If you travel to Mexico, try muchos moles—don´t hesitate to ask for tastings before ordering one—and when you find an outstanding creation, enjoy it as much as possible, ask for seconds, try to get the recipe, and keep in mind that most likely that experience may not be repeated. If this is the case, you just had a once in a lifetime experience… Buen provecho!

*Humble food and drink public establishment

Muchos Moles Recipes

Mole de Frutas Secas

Dried fruit mole with cactus and safffron rice.

This is one of my favorite moles and the easiest one to make. Pick a mole mix in the store that is on the sweet side, avoid “picosomoles, and you are more than half way towards a great mole experience. Give the mole your personal touch with dried fruit like prunes, figs, peaches, berries and the like. I recommend no more than three different dried fruits.


  • 1 12 Oz. jar of commercial mole paste
  • 2 to 3 Oz. Dried fruit of your choice
  • 2 Qt, Hot vegetable or chicken stock
  • 2 Oz. Mexican chocolate, Ibarra brand has less sugar. Optional
  • Ground cinnamon to taste
  • Brown sugar to taste
  • Salt to taste


  1. Preferably the day before it is going to be served, dissolve the mole paste in a pot by adding little by little the hot stock until you obtain a thick sauce.
  2. Turn on the stove and simmer the mole for 5 minutes. Check for taste.
  3. In a blender, grind the fruit with stock to a thick sauce and begin to add it to the mole little by little while simmering. Check for flavor.
  4. If you decided to use chocolate, this is the time to add a small piece, wait for it to dissolve and taste. The mole will thicken with time as ingredients absorb the liquid, you will need to add more stock. Add the cinnamon, sugar or salt to your liking at this time.
  5. When you are satisfied with the flavor turn the heat off and let it sit to cool off for a few hours or overnight. Mole will need stock or water to be reheated and served. You will notice the effect on flavor of the cooling off and reheating. Serve over rice or chicken. Enjoy!

Yield: 4 portions

Heat scale: mild

Mole Verde


Pan seared tuna medallion with mole verde.

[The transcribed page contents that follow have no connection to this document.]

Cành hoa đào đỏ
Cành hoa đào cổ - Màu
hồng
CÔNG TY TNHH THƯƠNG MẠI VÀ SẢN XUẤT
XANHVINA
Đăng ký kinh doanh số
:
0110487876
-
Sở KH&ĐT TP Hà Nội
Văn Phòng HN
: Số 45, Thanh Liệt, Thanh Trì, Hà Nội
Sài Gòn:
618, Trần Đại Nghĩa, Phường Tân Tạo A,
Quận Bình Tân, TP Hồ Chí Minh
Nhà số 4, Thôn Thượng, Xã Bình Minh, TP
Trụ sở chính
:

 A versatile and nutritious mole that can be enjoyed with chicken, pork or fish. The preparation time is less than an hour.


  • 3 to 5 Oz. Pumpkin seeds lightly toasted
  • 3 to 5 Oz. Sesame seeds lightly toasted
  • 1 Chile poblano roasted, stemmed, peeled, seeded and deveined
  • 2 Chiles serranos fresh, stemmed, seeded and deveined
  • 4 Tomatillos
  • 6 Butter lettuce leaves
  • 6 Spinach leaves
  • 2 Hoja Santa leaves (no substitute)
  • 1 Small bunch of cilantro
  • 2 Garlic cloves
  • 2 Cloves
  • 2 Allspice
  • 2 Peppercorns
  • 1 Pinch of oregano
  • 2 Qt, Vegetable or chicken stock
  • Salt to taste


  1. If you prefer the taste of pumpkin seeds over sesame seeds, use 4 to 5 ounces of them while using only 3 ounces of sesame seeds. If otherwise, do the opposite.
  2. Once you have all the ingredients prepped, use a blender to grind and mix everything with the stock to a thick sauce consistency.
  3. In a pot, bring the mole to a boil and simmer between 3 and 5 minutes. Check for taste and adjust.
  4. Let it cool off and as in other moles, the ingredients will absorb the liquid and you will need stock to reheat it and serve. It goes well with chicken, turkey and fish, as well as pasta and rice. Enjoy!